§ **Prompt 1**: Return the stretch of the X-Tend lighter thread from "i am currently" through "(Jan 22, 2005)", without changes.
§ **Prompt 2**: In the X-Tend lighter thread, which lighter does DBCcigar say gets used more than the X-Tend?
§ **Prompt 3**: Condense the paragraph of the X-Tend lighter thread that begins "I have a ST Dupont X-tend" into a bulleted list that keeps its main facts.

§ **Document section**:

# Dupont X-Tend lighter review wanted



## ju1c3r (May 14, 2004)

I had it with my colibri lighter... it died on me. I'm thinking of buying a dupont xtend torch lighter. Before i splurge my dough on a non-cigar product, I want to know how good (or bad) the product is. I'm wondering if the investment is worth it. If someone pays some good money for it, one expects for the product to last a LONG time. 

I am willing to dish out the dough.... IF it's worth the investment (lasts a long time, and doesn't crap out on me).

Your feedback is appreciated in advance.

Thanks.


----------



## jimmy (May 1, 2003)

i am currently on my 3rd one, and will continue to buy them as i accidently ruin them. used quite a few different lighters between what i've bought and what friends have, and i personally think it's the best lighter out there.
jimmy


----------



## bulldawg (Jan 22, 2005)

Got one for Christmas -- love it. Can't speak for the longevity yet, but it's the best lighter that I've ever used.


----------



## elliot (Mar 24, 2009)

ju1c3r said:


> I had it with my colibri lighter... it died on me. I'm thinking of buying a dupont xtend torch lighter. Before i splurge my dough on a non-cigar product, I want to know how good (or bad) the product is. I'm wondering if the investment is worth it. If someone pays some good money for it, one expects for the product to last a LONG time.
> 
> I am willing to dish out the dough.... IF it's worth the investment (lasts a long time, and doesn't crap out on me).
> 
> ...


I have a ST Dupont X-tend, i think i bought it 5 years ago, and my GOD, it is ridiculous how much i did not took care of it, you can't imagine. i bought other 3 other lighters since, 1 blazer, and 2 colibris, and they are no match to this one. I only use my colibri with 2 flames to light my cigar (faster) and then i go on with my X-tend, but usually, i only use my X-tend, seriously, i cant believe it will stop working considering the abusive use i had with. really worth the money


----------



## DBCcigar (Apr 24, 2008)

The X-Tend is a great lighter. A little pricey, but a good lighter. I have one and it works great. I still use my Lotus lighter more.


----------



## Presbo (Sep 22, 2007)

I asked to see one in my local cigar lounge and it won't work (light) for several times.


----------



## roughrider (Feb 25, 2008)

I've been using this recently and it's pretty damn good for under $3 shipped. It holds a ton of fuel.










DealExtreme: $2.78 Jet 1300-C Butane Lighter


----------



## floydp (Jun 6, 2004)

Best lighter I've ever used. Had mine for about 2 years and if I lost it or broke it I'd buy another in a heart beat.


----------



## Cigar Man Andy (Aug 13, 2008)

§ **Given records**:
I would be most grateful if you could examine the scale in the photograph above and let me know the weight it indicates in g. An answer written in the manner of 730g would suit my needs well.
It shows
==
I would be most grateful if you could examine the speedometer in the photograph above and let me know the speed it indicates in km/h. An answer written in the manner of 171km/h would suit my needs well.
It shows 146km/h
* * *
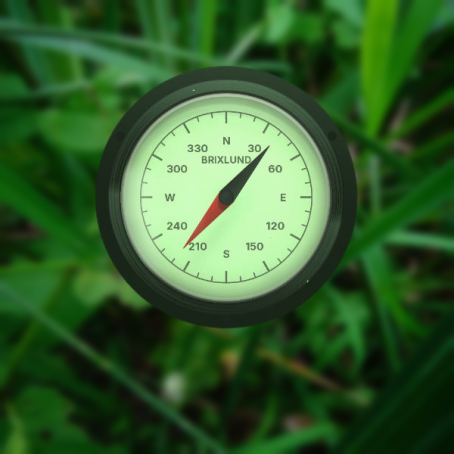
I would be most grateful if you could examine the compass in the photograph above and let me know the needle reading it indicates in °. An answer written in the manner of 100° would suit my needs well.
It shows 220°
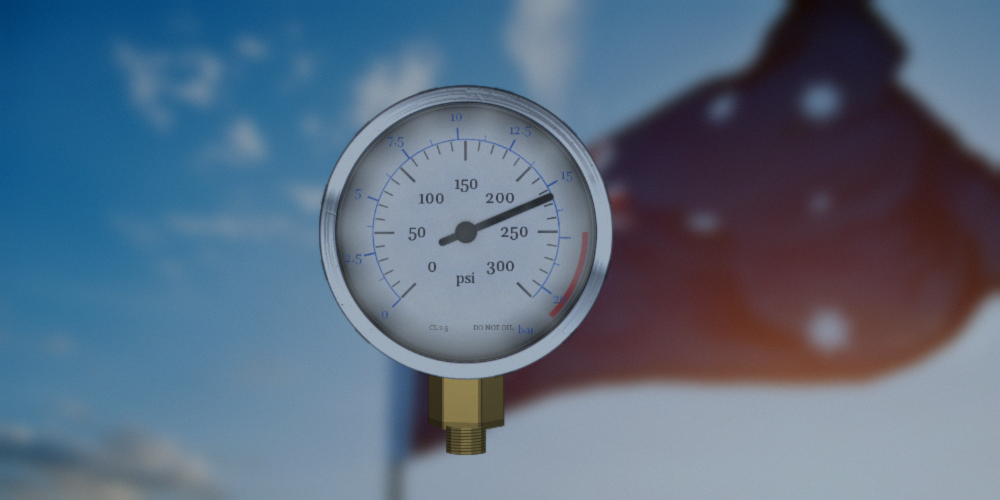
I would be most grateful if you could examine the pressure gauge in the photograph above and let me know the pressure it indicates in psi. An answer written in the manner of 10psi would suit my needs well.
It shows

§ **Exercise answer 1**:
i am currently on my 3rd one, and will continue to buy them as i accidently ruin them. used quite a few different lighters between what i've bought and what friends have, and i personally think it's the best lighter out there.
jimmy


----------



## bulldawg (Jan 22, 2005)

§ **Exercise answer 2**: DBCcigar uses a Lotus lighter more.

§ **Exercise answer 3**:
- Owns an ST Dupont X-tend, bought roughly five years ago.
- Has taken very poor care of it.
- Has since bought three other lighters (one Blazer and two Colibris), and none of them match the X-tend.
- Sometimes uses a two-flame Colibri to light a cigar faster, then continues with the X-tend, but usually uses only the X-tend.
- Can't believe it will stop working, given the abusive use it has had.
- Considers it really worth the money.